8. A network unauthorized external connection detection system, characterized in that, include: The temporal network topology construction module is used to construct a sequence of network topology diagrams in chronological order based on the communication data of the monitored objects within the network. The network topology sequence includes a first historical network topology sequence and the current network topology sequence; The inference module is used to process the first historical network topology graph sequence using the structural prediction model to generate the first predicted graph-level representation at the current moment; The structure prediction error calculation module is used to determine the structure prediction error, which characterizes the degree of deviation of the network structure evolution at the current moment, based on the actual graph-level representation of the current network topology and the first predicted graph-level representation. The reverse intervention positioning module is used to determine the target node related to the structural prediction error when the network topology sequence is determined to be abnormal based on the structural prediction error. The reverse intervention positioning module is also used to construct an intervention map about any of the target nodes, and to determine the post-intervention error based on the intervention map using the structural prediction model; An anomaly detection module is used to take the difference between the structural prediction error and the error after intervention as the error improvement amount of the target node, and to identify the target node whose error improvement amount is greater than a preset threshold as a high-risk node for illegal external connection.

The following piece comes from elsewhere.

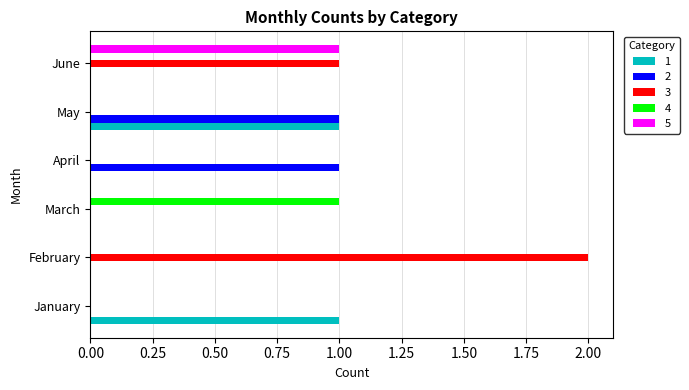

Which series has the largest total across all categories?

3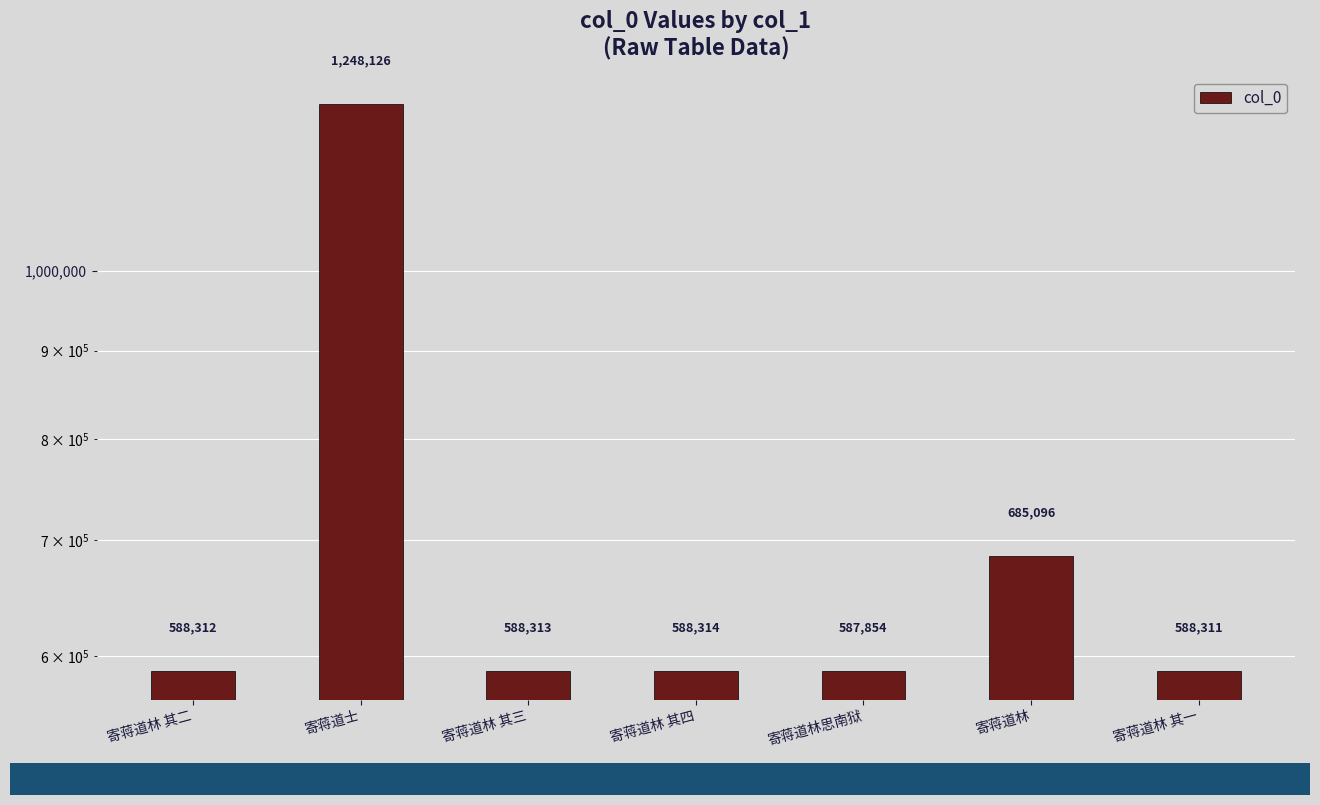

What is the minimum value shown in the chart?

587854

9. An electronic device comprising a memory, a processor, and a computer program stored in the memory and running on the processor, characterized in that, When the processor executes the computer program, it implements the network unauthorized external connection detection method as described in any one of claims 1 to 7.

10. A non-transitory computer-readable storage medium having a computer program stored thereon, characterized in that, When the computer program is executed by the processor, it implements the network unauthorized external connection detection method as described in any one of claims 1 to 7.